2012、13年ヒート連覇の立役者に。当代随一の頭脳派、シェーン・バティエの華麗なるキャリア【NBA名脇役列伝・後編】

出野哲也

2020.04.23

大学No.1プレーヤーとして鳴らしたバティエ。NBAでは卓越したバスケIQを武器に、優秀なロールプレーヤーという立場を確立した。(C)Getty Images

大学No.1プレーヤーとして鳴らしたバティエ。NBAでは卓越したバスケIQを武器に、優秀なロールプレーヤーという立場を確立した。(C)Getty Images

 素晴らしい才能や身体能力に恵まれていたわけではない。しかし、シェーン・バティエは真摯な姿勢と溢れんばかりの情熱、そして優れたバスケIQを最大の武器に、この世界を生き抜いてきた。ロケッツではT-MACやヤオ・ミンを、ヒートではレブロン・ジェームズらビッグ3を支えた、“ロールプレーヤーの鏡”の生き様に迫る。

 洋の東西を問わず、政治の世界で第2のキャリアを送る元アスリートは少なくない。NBAでも、ニューヨーク・ニックスのスター選手だったビル・ブラッドリーは民主党の上院議員となり、大統領候補にも名前の挙がった大物政治家になった。さらにデイブ・ビング(元デトロイト・ピストンズほか)はデトロイト市長を、ケビン・ジョンソン(元フェニックス・サンズほか)もサクラメント市長を務めた。

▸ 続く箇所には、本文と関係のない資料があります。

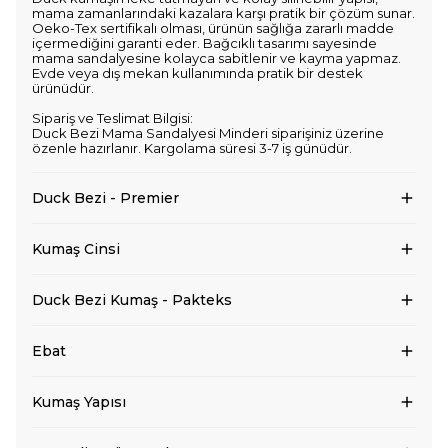
mama zamanlarındaki kazalara karşı pratik bir çözüm sunar.
Oeko-Tex sertifikalı olması, ürünün sağlığa zararlı madde
içermediğini garanti eder. Bağcıklı tasarımı sayesinde
mama sandalyesine kolayca sabitlenir ve kayma yapmaz.
Evde veya dış mekan kullanımında pratik bir destek
ürünüdür.
Sipariş ve Teslimat Bilgisi:
Duck Bezi Mama Sandalyesi Minderi siparişiniz üzerine
özenle hazırlanır. Kargolama süresi 3-7 iş günüdür.
Duck Bezi - Premier
Kumaş Cinsi
Duck Bezi Kumaş - Pakteks
Ebat
Kumaş Yapısı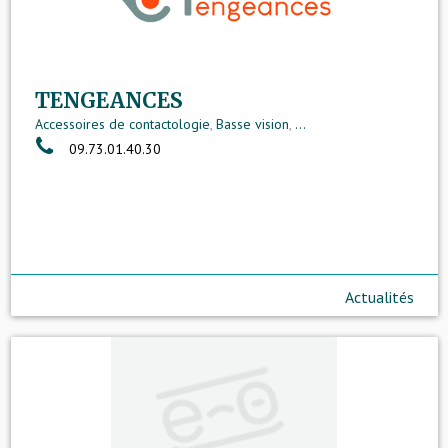
TENGEANCES
Accessoires de contactologie
,
Basse vision
,
...
09.73.01.40.30
Actualités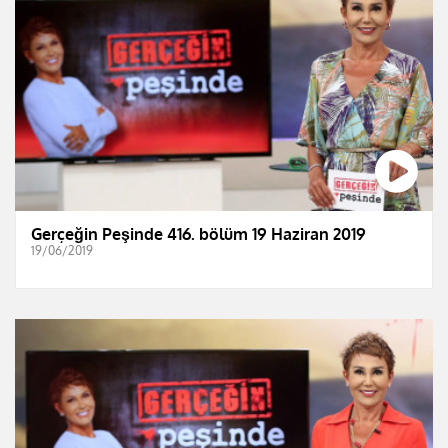
Gerçeğin Peşinde 416. bölüm 19 Haziran 2019
19/06/2019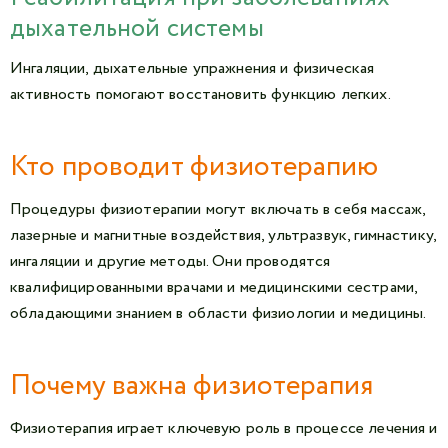
дыхательной системы
Ингаляции, дыхательные упражнения и физическая
активность помогают восстановить функцию легких.
Кто проводит физиотерапию
Процедуры физиотерапии могут включать в себя массаж,
лазерные и магнитные воздействия, ультразвук, гимнастику,
ингаляции и другие методы. Они проводятся
квалифицированными врачами и медицинскими сестрами,
обладающими знанием в области физиологии и медицины.
Почему важна физиотерапия
Физиотерапия играет ключевую роль в процессе лечения и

 名脇役として2012、13年のマイアミ・ヒートの2連覇に貢献したシェーン・バティエもまた、引退直後に民主党からミシガン州選出の上院議員の後継候補として立候補を打診された。結局その話は断ったが、知名度や人望の厚さを考えれば将来的に“バティエ議員”の姿を見られる日が来ないとも限らない。

   ◆   ◆   ◆
 
 もっとも、NBAのスカウトたちは将来の政治家を欲しがっているわけではない。彼らは学生時代の立派な実績よりも、素質や伸びしろを重視する。バティエがカレッジバスケ界で華々しい活躍をした割に、2001年のドラフトで6位指名(メンフィス・グリズリーズ)に甘んじたのはそれが理由だった。6位と聞けば悪くないように思えるかもしれないが、大学No.1選手が、1位のクワミ・ブラウンを筆頭とした3人の高校生より下位で指名されたとあっては、胸を張れるものではなかった。

 それでも1年目の成績は平均14.4点、5.4リバウンド、2.8アシストと上々で、チームメイトのパウ・ガソル(元レイカーズほか)とともにオールルーキー1stチームにも選ばれた。しかしながら、結果的にこの1年目の数字がすべてキャリアハイとなる。

 ルーキーイヤーは出場した全試合に先発で起用されたが、次第にベンチからの出番が増え、3年目には新加入のジェームズ・ポージーに押し出される格好で、完全なベンチ要員になってしまう。02年にGMに就任したジェリー・ウエストはあまりバティエを買っておらず、何度も彼をトレードに出そうと画策した。